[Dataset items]

• • • • • • •

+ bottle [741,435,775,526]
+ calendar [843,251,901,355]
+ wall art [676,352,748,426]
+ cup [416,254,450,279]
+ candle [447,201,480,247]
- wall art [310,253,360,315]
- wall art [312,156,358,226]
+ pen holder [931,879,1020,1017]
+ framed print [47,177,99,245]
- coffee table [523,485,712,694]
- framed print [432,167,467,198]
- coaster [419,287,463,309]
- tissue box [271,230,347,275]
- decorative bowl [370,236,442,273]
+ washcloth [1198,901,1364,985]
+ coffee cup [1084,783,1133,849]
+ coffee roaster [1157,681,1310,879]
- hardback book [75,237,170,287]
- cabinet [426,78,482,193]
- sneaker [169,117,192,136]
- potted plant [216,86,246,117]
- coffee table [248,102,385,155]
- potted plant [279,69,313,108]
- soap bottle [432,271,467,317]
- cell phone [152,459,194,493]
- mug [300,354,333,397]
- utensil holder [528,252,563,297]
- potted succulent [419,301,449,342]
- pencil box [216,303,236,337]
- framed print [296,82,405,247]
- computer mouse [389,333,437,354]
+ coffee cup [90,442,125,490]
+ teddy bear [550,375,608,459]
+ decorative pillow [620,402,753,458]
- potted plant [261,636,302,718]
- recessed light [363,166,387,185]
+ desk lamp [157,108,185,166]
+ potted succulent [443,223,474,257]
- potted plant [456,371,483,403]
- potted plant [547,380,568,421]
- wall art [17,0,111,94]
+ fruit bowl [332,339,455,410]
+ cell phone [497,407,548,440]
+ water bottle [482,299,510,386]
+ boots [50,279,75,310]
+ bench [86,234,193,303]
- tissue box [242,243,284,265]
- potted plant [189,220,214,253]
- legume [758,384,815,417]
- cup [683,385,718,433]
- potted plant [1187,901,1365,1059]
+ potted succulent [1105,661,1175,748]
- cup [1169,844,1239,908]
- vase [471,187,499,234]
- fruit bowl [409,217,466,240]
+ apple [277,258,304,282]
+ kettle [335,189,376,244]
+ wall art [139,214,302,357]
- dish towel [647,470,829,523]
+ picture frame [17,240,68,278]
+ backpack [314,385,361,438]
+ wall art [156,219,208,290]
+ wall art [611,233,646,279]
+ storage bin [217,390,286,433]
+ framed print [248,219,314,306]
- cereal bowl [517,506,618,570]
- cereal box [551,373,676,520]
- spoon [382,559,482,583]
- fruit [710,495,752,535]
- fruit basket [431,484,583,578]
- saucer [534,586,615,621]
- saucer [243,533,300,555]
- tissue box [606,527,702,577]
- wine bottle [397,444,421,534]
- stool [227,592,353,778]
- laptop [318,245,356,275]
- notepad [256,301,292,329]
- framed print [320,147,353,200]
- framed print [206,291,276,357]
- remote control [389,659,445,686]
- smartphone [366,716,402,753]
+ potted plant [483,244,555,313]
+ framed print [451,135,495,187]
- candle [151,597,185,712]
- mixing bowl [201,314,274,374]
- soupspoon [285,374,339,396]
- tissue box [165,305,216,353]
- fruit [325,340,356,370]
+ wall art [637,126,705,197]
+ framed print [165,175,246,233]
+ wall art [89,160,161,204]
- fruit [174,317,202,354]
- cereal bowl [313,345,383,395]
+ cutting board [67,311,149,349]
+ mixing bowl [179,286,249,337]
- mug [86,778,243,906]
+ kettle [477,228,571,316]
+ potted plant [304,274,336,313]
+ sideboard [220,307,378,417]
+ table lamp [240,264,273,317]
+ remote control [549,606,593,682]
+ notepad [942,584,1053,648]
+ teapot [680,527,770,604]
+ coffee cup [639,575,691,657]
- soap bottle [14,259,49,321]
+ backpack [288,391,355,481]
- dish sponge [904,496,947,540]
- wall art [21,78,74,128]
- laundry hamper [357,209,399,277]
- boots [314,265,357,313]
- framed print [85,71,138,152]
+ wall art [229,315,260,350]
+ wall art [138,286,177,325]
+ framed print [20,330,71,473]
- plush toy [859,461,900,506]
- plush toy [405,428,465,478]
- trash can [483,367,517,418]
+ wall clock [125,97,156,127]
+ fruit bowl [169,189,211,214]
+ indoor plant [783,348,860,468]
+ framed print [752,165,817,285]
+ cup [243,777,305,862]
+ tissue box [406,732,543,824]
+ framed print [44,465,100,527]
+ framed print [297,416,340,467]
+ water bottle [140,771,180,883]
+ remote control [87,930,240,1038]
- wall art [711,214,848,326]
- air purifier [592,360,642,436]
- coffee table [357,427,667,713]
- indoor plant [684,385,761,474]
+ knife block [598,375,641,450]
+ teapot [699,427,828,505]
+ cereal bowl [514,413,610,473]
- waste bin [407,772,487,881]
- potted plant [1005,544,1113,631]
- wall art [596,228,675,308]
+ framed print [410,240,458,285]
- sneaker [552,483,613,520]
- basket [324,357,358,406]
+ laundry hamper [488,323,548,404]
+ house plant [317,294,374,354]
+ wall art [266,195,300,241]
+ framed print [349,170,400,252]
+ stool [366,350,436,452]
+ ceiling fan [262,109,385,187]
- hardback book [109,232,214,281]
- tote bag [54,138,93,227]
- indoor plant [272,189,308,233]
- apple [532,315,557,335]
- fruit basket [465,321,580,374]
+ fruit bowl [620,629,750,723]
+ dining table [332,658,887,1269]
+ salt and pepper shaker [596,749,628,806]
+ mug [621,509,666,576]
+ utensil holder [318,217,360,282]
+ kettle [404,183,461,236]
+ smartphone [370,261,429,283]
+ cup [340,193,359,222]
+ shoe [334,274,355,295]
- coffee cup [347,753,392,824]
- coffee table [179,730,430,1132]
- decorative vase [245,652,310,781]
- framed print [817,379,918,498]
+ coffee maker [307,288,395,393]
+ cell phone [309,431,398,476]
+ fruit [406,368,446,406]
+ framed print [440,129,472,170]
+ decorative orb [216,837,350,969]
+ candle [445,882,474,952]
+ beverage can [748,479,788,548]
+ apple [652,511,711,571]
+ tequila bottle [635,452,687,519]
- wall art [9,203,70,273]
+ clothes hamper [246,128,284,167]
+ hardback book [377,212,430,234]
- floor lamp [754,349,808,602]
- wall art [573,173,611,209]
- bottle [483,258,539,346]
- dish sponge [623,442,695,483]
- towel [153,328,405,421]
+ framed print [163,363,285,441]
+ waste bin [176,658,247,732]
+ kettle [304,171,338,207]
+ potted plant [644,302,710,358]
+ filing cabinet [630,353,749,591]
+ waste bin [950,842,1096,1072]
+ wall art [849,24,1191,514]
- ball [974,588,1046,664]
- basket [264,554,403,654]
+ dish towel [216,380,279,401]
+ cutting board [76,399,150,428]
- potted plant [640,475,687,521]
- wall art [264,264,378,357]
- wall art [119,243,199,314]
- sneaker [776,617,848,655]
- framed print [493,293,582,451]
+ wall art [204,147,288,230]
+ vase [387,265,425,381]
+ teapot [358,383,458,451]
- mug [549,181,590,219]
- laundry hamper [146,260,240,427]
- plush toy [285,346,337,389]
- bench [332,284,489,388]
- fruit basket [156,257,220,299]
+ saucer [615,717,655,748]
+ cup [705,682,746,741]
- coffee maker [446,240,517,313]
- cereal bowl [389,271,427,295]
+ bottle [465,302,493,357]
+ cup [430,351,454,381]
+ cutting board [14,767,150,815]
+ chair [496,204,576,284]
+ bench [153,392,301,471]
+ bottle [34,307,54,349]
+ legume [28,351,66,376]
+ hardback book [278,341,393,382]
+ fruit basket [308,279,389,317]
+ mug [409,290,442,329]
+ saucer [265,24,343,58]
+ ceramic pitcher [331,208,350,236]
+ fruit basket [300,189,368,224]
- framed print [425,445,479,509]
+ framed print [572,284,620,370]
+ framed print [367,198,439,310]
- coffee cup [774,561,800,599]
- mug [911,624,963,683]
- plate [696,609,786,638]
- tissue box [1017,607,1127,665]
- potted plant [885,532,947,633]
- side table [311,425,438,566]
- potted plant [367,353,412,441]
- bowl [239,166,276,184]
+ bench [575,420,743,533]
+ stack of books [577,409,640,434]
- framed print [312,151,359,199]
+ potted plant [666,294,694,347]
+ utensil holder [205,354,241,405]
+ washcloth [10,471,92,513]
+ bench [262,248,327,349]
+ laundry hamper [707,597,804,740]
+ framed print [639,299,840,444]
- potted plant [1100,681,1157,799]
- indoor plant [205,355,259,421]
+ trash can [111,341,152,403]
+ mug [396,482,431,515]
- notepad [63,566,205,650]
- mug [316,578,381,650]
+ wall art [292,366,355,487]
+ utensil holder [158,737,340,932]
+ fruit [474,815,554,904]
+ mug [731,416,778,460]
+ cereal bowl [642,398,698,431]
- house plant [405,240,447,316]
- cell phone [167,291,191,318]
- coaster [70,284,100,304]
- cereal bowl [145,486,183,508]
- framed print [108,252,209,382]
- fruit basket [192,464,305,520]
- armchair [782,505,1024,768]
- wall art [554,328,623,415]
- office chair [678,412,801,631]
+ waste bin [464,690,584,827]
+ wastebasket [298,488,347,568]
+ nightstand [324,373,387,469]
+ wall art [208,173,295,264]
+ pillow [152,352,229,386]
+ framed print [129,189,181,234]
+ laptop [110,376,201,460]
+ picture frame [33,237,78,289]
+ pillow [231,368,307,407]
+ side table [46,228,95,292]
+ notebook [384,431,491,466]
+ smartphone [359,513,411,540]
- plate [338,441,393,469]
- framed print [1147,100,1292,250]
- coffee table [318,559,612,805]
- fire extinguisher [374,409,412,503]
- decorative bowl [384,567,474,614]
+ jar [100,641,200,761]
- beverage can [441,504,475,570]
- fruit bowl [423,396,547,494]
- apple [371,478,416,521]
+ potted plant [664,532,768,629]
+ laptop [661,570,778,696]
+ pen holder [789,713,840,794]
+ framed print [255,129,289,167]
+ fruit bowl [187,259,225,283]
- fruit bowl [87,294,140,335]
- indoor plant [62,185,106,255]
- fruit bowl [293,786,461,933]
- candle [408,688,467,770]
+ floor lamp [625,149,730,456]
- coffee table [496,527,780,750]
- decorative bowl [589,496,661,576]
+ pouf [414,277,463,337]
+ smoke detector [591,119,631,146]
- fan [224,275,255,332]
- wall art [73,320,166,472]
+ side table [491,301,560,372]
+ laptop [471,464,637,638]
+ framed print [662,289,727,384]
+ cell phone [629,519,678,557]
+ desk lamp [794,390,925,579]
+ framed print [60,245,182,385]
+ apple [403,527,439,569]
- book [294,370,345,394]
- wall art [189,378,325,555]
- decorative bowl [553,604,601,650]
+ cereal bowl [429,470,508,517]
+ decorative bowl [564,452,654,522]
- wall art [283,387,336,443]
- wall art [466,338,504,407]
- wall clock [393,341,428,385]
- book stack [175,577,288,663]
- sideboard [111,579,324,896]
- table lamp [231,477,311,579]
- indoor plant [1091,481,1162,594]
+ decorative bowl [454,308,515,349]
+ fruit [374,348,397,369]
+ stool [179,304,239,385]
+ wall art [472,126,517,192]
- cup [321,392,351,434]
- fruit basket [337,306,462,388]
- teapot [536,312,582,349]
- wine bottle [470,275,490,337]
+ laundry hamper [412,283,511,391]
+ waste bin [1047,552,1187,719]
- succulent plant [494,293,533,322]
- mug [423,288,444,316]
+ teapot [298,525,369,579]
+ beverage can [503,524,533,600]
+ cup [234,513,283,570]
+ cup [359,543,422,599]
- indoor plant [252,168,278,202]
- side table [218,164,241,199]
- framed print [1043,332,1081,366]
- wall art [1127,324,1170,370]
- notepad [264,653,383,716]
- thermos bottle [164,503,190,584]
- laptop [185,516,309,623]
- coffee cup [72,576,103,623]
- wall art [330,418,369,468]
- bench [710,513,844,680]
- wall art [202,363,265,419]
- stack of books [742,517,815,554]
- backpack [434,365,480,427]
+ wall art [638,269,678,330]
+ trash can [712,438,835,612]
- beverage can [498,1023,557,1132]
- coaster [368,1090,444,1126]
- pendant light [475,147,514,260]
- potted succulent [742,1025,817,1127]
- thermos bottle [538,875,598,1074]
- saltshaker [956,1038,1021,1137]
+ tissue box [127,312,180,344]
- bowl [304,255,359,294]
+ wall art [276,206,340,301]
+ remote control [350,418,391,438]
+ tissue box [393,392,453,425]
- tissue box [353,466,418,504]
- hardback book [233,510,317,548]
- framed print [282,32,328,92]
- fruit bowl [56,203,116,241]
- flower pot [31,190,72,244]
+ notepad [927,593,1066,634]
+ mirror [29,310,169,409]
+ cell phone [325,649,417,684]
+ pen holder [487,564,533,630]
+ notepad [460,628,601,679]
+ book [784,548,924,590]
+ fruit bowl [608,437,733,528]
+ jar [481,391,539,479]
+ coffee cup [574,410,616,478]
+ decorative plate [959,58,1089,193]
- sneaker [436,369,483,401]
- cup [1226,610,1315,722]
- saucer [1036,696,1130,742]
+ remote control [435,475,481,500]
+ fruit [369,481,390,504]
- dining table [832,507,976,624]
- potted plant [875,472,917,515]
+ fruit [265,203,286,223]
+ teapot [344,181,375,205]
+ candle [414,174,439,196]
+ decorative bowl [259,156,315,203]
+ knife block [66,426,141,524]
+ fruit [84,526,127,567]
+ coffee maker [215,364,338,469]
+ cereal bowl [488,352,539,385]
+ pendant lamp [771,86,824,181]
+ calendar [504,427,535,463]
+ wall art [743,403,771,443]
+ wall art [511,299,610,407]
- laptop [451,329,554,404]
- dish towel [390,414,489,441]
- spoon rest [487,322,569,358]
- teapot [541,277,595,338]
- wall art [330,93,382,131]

• • • • • • •

*Activity*. When the word "smartphone" occurs in a line above, list that line.

*Finished exercise*.
- smartphone [366,716,402,753]
+ smartphone [370,261,429,283]
+ smartphone [359,513,411,540]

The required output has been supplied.